In my last post I talked a bit about catalogues and how I should write a post in which I test-drive a few. So here we are. I've given five Sheffield-based library catalogues a spin: two from the two Universities in the city, and one from the public library service. Let's take a look at tonight's contestants:
Sheffield Hallam University's Innovative WebPAC Pro "Classic" catalogue:
The out-of-the-box
OPAC for the
Millennium LMS. This is a simple little piece of kit with a drop-down choice between searches for Keyword, Author, Title, and a few other bits and bobs (plus an advanced search option). But for the challenges we're about to put its way, we shall only be using the default Keyword option.
Sheffield Hallam University's ProQuest/SerialsSolutions Summon "Library Search" catalogue:
After dabbling with
Innovative's "Encore" for a year,
SHU have recently (last Autumn) opted instead for the
Summon federated search catalogue system. While there's an advanced search option, and opportunities to limit searches to particular criteria, the default approach is a Keyword search of everything except newspaper articles and book reviews (which were
taken out of the default search just a week before I conducted this test), and it is upon this default that we hurl our challenges.
The University of Sheffield's Talis Prism "Star" catalogue:
Upgraded from a previous
Talis system in 2003, Star definitely looks its age. There's a choice of Keyword, Author and Title search, and again we shall be taking the Keyword option for purposes of parity.
The University of Sheffield's ExLibris Primo "StarPlus" catalogue:
They thought it would never happen, but at long last Star has been updated. The new catalogue (in a perhaps perpetual "Beta" stage)
came on-line in November 2011 (not long after SHU's
Summon). The default search is by Keyword and limited to university collections (including journals and etext subscriptions), with a secondary option for literature cross-searching across multiple databases. There is also an advanced search, but we shall be using the default set-up.

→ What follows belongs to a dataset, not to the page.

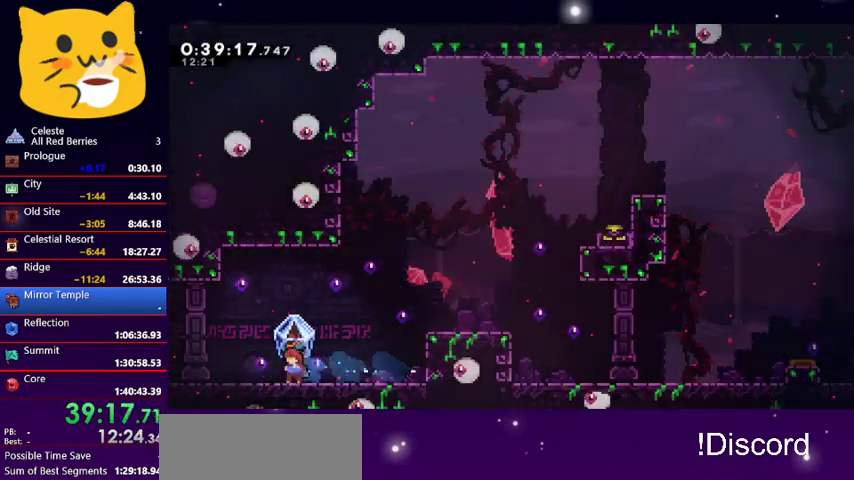
{"keys": ["grab", "jump1", "right"], "events": [[500, "jump1", "down"]]}
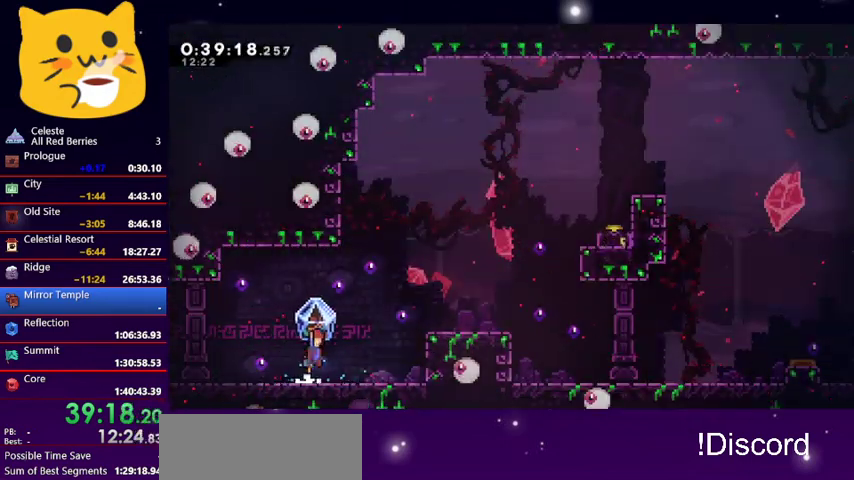
{"keys": ["grab", "jump1", "right"], "events": [[67, "jump1", "up"], [400, "jump1", "down"]]}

Sheffield Public Libraries' SirsiDynix iBistro library catalogue:
The aesthetics of Star alongside the drop-down functionality of the classic SHU. As with the other contenders, we shall be using the Keyword ("words or phrase") option for our search experiments.
Our contestants met, it's time to start...
Round One: Vital Statistics
"Clicks to search" is the number of clicks it takes to reach the catalogue search box from the institution's front page. "Results per page" is the number of search results per page. "Average loading time" is based on a search for
pride and prejudice and is the mean number of seconds calculated from five successive attempts on my home connection of a Sunday afternoon. The results of that search are converted to
MHTML to give the page size (in megabytes).
Both SHU catalogues take quite some finding from the University's homepage, although access is more direct from the student homespace and
VLE. The slowest loading time was achieved by the public library, despite having the second smallest page size, but such is the nature of the server. Heaviest on the bandwidth is Summon: its results exceed the 1
MB mark, making for a loading time twice that of its classic companion (the fastest of the five on the day) despite the fact that the classic search packs in twice the number of results per page. Unquestionably, then, SHU Classic is the most efficient in terms of time and bandwidth.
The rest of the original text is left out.